Records in a dataset
# # # # #
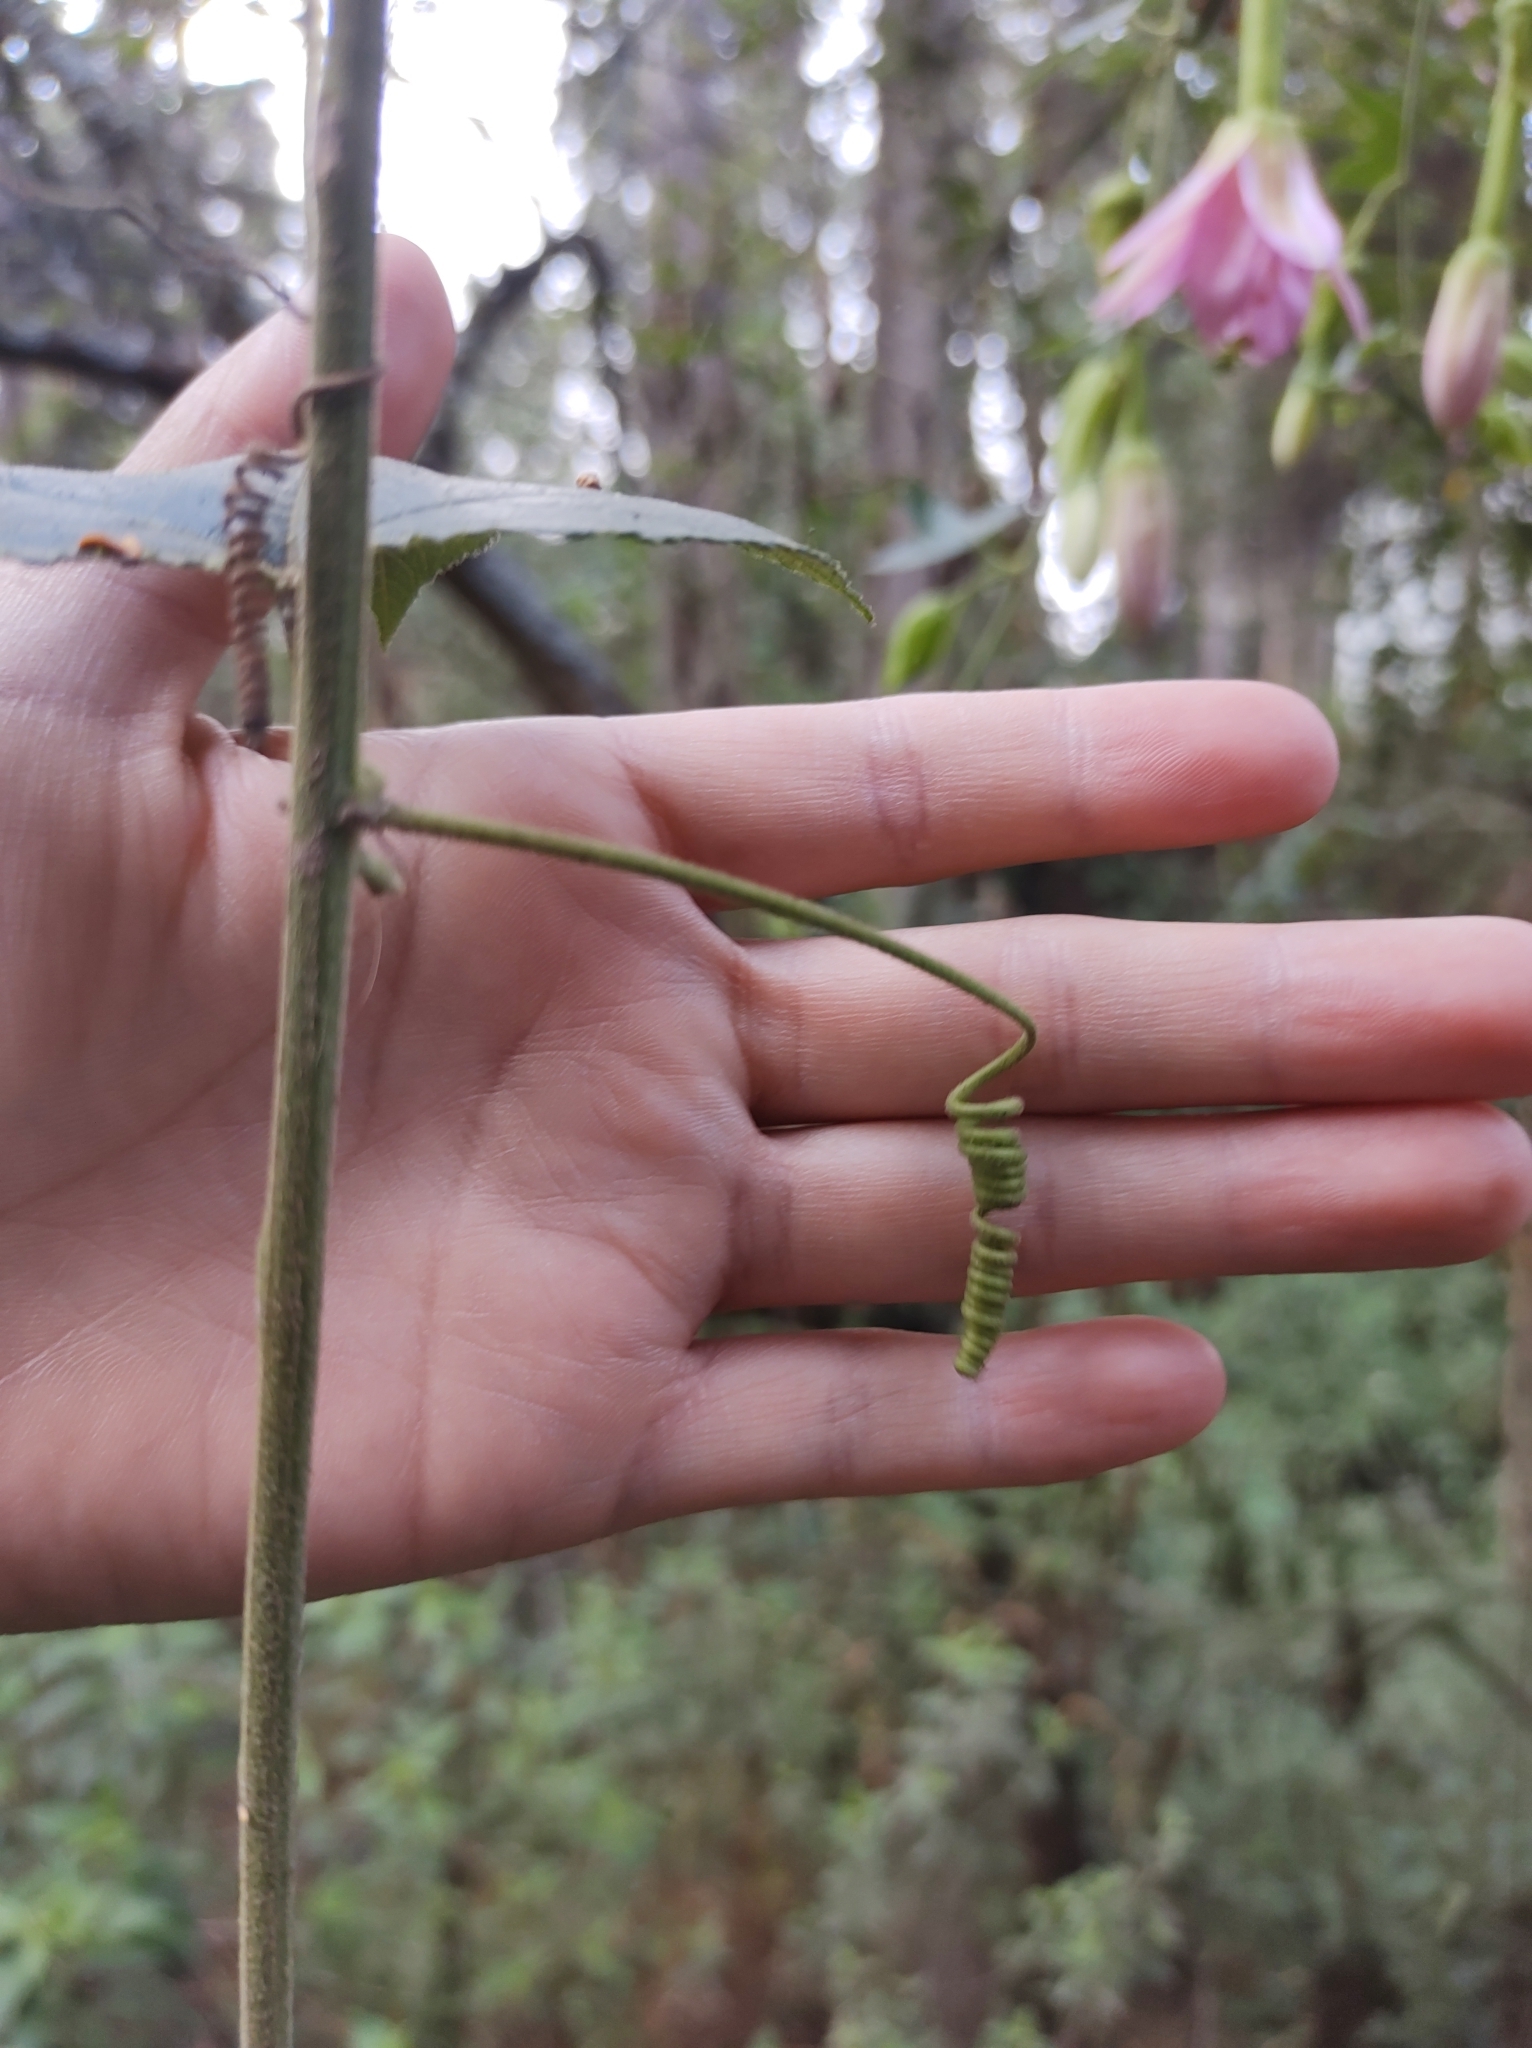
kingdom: Plantae
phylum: Tracheophyta
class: Magnoliopsida
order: Malpighiales
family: Passifloraceae
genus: Passiflora
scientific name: Passiflora tarminiana
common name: Banana poka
# # # # #
Exercise directions:
Swap "common name" for "vernacular name" in every one of the records and write out all of their lines with nothing else changed. Omit the pictures from your answer.

Answer below:
kingdom: Plantae
phylum: Tracheophyta
class: Magnoliopsida
order: Malpighiales
family: Passifloraceae
genus: Passiflora
scientific name: Passiflora tarminiana
vernacular name: Banana poka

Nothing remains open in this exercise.